Excerpt to read.
▬▬▬▬▬▬

+

Search Tips | Advanced Search

Scenario: Using a certificate exit to authenticate an SSL/TLS server

In this scenario, we can authenticate an SSL/TLS connection by using a certificate exit.


Before you begin


About this task

This scenario performs the same function as the Authenticating an SSL/TLS server scenario, with the addition of a certificate exit.

By changing the value of the SSLExitData property, the SSL/TLS connection between the two MQIPT servers can be allowed or rejected.

Figure 1. SSL/TLS server network diagram

This diagram shows the connection from the IBM MQ client (called client1.company1.com on port 1415) through two instances of MQIPT to the IBM MQ server (called server1.company2.com on port 1414).

▬▬▬▬▬▬

Excerpted data.
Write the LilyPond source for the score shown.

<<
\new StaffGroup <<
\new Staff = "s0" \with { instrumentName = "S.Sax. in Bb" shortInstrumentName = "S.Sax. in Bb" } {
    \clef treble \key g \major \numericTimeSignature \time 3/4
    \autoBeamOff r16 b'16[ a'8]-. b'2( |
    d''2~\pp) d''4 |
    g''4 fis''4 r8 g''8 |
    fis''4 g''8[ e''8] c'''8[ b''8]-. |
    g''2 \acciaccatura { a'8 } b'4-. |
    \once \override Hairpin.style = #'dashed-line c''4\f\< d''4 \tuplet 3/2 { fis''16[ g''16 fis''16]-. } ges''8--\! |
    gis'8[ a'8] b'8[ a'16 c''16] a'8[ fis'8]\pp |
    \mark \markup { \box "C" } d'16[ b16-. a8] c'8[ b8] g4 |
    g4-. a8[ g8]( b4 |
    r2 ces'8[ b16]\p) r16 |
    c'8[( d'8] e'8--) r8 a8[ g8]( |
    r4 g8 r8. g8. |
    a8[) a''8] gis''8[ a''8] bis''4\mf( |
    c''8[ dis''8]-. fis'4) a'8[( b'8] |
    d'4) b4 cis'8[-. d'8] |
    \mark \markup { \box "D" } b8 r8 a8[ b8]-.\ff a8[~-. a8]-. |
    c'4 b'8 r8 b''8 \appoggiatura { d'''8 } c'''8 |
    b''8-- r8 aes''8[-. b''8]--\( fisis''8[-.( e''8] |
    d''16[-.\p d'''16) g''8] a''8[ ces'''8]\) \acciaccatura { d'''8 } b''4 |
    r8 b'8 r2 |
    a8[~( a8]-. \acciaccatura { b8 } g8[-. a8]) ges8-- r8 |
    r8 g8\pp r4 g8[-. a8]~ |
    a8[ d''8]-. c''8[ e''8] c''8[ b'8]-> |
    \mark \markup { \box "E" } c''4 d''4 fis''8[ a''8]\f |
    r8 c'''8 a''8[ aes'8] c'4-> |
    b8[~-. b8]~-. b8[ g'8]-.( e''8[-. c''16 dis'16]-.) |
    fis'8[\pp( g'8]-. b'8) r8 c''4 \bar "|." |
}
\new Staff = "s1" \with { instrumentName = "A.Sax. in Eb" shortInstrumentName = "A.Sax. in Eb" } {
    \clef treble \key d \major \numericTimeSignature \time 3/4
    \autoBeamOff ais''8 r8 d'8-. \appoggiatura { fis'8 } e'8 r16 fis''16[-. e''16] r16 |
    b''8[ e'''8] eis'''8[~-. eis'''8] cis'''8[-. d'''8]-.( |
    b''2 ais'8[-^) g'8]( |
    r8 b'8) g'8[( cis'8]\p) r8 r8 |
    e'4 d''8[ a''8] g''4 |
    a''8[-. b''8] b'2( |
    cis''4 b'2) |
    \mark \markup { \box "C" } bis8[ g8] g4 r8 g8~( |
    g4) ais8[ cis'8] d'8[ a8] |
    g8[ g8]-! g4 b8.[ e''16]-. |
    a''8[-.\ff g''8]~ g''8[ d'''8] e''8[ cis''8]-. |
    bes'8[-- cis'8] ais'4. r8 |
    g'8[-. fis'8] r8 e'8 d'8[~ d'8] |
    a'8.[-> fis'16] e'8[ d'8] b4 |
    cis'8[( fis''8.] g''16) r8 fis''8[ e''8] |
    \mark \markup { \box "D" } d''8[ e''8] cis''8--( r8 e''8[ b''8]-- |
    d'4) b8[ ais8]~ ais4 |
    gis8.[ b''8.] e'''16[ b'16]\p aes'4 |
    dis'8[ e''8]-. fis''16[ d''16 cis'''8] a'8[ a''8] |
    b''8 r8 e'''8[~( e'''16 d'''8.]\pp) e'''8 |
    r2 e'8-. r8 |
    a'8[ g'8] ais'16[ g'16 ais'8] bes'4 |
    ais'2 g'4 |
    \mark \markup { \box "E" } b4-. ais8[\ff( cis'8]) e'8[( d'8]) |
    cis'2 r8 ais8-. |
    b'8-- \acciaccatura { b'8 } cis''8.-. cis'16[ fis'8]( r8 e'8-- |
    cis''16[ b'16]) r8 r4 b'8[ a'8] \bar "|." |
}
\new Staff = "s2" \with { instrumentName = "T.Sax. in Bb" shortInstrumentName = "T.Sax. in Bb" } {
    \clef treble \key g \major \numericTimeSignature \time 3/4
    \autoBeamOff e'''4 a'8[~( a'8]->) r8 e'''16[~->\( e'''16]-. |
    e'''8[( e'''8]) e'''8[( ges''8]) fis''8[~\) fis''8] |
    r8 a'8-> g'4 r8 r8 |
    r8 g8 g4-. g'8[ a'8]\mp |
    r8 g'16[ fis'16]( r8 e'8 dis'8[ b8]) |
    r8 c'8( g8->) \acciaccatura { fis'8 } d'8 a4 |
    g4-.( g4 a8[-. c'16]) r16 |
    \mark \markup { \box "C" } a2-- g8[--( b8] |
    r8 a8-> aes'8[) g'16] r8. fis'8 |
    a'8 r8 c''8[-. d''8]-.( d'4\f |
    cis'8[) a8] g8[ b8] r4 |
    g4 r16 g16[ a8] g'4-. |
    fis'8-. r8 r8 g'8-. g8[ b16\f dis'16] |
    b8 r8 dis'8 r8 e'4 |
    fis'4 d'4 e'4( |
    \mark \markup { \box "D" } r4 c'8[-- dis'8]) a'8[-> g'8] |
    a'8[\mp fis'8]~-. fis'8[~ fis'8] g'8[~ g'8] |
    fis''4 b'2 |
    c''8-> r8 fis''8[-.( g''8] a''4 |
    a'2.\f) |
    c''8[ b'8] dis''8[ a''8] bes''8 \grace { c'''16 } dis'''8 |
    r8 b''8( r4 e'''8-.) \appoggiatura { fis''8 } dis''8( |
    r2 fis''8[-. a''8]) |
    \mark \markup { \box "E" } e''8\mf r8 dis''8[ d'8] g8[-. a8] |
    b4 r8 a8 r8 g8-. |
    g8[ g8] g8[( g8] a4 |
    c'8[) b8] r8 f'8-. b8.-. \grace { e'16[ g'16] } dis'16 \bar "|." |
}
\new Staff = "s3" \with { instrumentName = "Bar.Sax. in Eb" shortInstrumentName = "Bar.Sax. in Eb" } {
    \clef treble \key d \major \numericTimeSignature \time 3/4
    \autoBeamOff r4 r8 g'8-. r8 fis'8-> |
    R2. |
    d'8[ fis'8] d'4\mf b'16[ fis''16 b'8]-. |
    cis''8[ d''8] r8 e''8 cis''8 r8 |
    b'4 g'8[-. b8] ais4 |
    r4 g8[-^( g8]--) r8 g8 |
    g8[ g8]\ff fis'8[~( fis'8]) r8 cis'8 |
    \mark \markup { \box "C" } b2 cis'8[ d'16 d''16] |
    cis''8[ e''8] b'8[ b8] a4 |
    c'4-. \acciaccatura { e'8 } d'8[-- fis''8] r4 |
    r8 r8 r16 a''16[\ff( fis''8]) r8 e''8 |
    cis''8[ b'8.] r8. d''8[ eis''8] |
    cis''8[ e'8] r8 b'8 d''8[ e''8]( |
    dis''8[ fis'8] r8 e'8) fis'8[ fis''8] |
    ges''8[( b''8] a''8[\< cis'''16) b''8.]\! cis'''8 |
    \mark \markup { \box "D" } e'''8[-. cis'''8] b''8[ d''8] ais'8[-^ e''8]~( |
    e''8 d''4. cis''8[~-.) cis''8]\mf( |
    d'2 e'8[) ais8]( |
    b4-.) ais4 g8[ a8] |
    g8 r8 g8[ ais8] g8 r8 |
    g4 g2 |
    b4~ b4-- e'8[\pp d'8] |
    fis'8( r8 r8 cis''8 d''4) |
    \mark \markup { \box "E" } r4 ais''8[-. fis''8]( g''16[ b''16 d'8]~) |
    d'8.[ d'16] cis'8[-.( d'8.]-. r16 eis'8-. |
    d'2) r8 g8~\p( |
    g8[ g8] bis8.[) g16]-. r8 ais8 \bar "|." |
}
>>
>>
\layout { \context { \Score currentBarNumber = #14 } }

▬▬▬▬▬▬

Instructions for the task. From the certificate exit scenario, copy the passage that opens with the words containing "In this scenario, we" and closes with "of a certificate exit.".

Task result.
In this scenario, we can authenticate an SSL/TLS connection by using a certificate exit.


Before you begin


About this task

This scenario performs the same function as the Authenticating an SSL/TLS server scenario, with the addition of a certificate exit.